* **EXTRACT**
=== Begin Enclosure ===

As a product manager for a technology company, people come to me all the time with suggestions for things we should do.  “We should build X new feature!”  “We should change Y process!”  “We should pay more attention to Z customer group!”  Sometimes it feels like everyone has an opinion for how we can improve our bottom line.

The problem is, often those opinions are presented with little data or factual support.

Over time, I’ve noticed a few different common types of these “opinion based” requests.

1) The “over index on a single use case or incident” request
This kind of request is extremely common.  It’s usually triggered when something bad happens – we lose a customer, we lose a new business pitch, one of our customers loses money, etc.  Any time something bad happens it’s tempting to over index on the specific case that caused the loss.  It’s human nature to overreact and over adjust – but if you’re not careful, you could put more focus on the incident than it otherwise deserves.

2) The “This is what our competitors are doing, therefore we should do it too”
Another common fallacy.  Our competitors are doing XYZ – and they’re “crushing us,” therefore we should do what they’re doing too.

The problem with this request is that people almost always overestimate the market success of competitors.  It’s similar to the “grass is always greener” complex.  Competitors have the same problems with strategy, organization, and execution that your company does.  In all likelihood, the same competitors you’re looking at, are looking back at your company and talking about how they can copy your practices.

3) The “We suck at this”/”We always mess this up” – therefore we should invest more in it
This request is trickier.  This is the desire to do an activity well (e.g. user testing or events) that’s not typically done well by the company.  The problem with this type of request is that there is probably a reason (either obvious or hidden) for why your company is bad at that activity.  It’s not always possible to fix systematic problems overnight – and sometimes focusing on a problem at the wrong level (e.g. trying to fix a strategy problem at a tactical level) can be counterproductive.

=== End Enclosure ===

* **THE DATA**
=== Begin Enclosure ===

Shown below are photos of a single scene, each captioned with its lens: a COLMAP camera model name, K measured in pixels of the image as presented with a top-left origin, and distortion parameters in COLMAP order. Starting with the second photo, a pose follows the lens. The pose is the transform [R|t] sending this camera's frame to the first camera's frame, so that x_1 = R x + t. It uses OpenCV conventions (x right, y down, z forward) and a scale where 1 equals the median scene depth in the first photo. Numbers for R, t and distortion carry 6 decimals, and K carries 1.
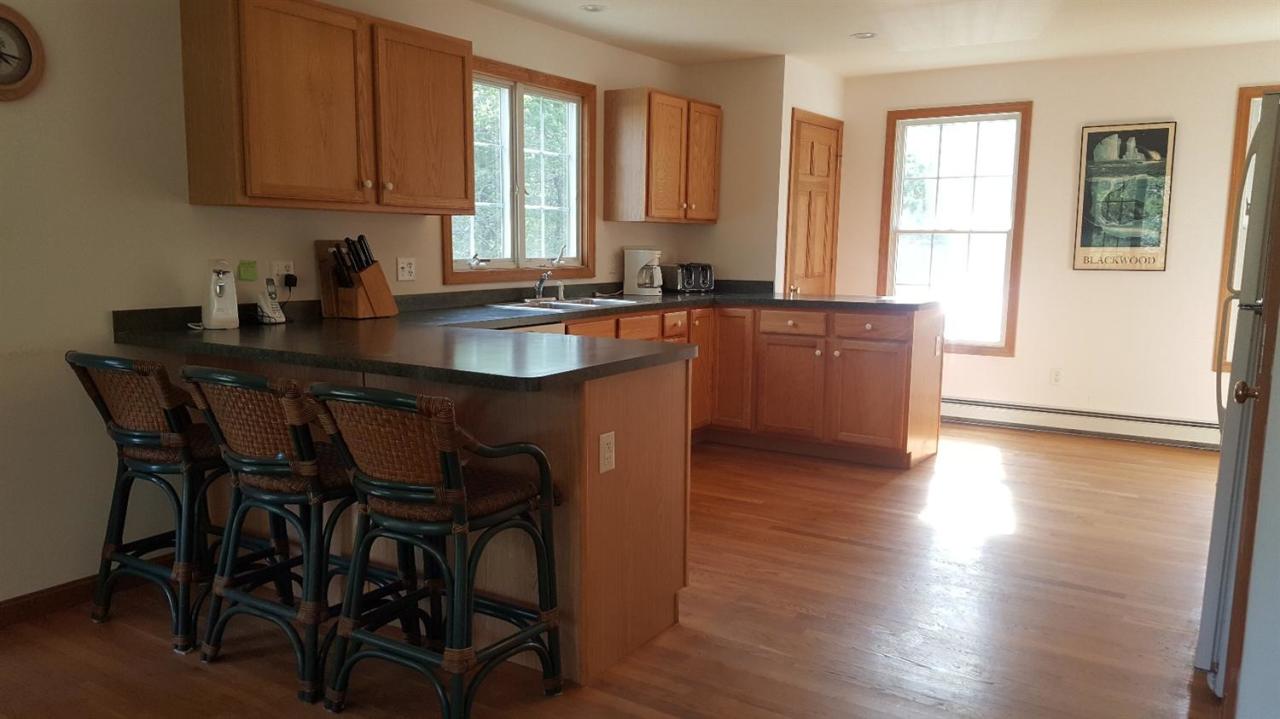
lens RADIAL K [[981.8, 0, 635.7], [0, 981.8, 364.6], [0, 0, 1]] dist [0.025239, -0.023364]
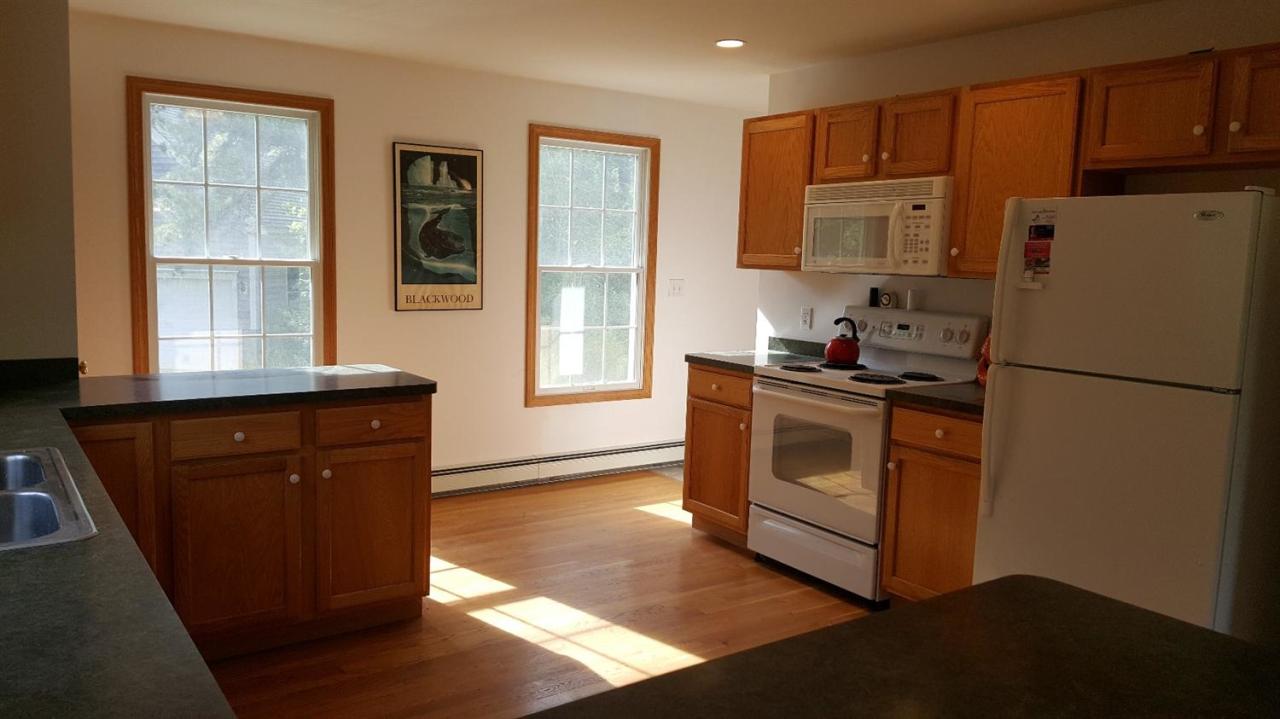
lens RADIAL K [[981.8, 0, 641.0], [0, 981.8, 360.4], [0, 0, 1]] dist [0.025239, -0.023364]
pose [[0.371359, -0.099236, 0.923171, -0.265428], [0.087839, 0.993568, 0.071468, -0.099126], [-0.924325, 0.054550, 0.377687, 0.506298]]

=== End Enclosure ===

* **ASSIGNED TASK A**
From the post on opinion-based requests, write out the passage that opens with the words containing "The problem with this request" and closes with "copy your practices.".
* **ASSIGNED TASK B**
Answer these questions using the post on opinion-based requests:
(i) What job does the writer hold?
(ii) What does the post say people almost always overestimate about competitors?
(iii) What two activities are offered as examples of things a company may not typically do well?

* **OUTPUT A**
The problem with this request is that people almost always overestimate the market success of competitors.  It’s similar to the “grass is always greener” complex.  Competitors have the same problems with strategy, organization, and execution that your company does.  In all likelihood, the same competitors you’re looking at, are looking back at your company and talking about how they can copy your practices.

* **OUTPUT B**
(i) Product manager for a technology company.
(ii) The market success of competitors.
(iii) User testing and events.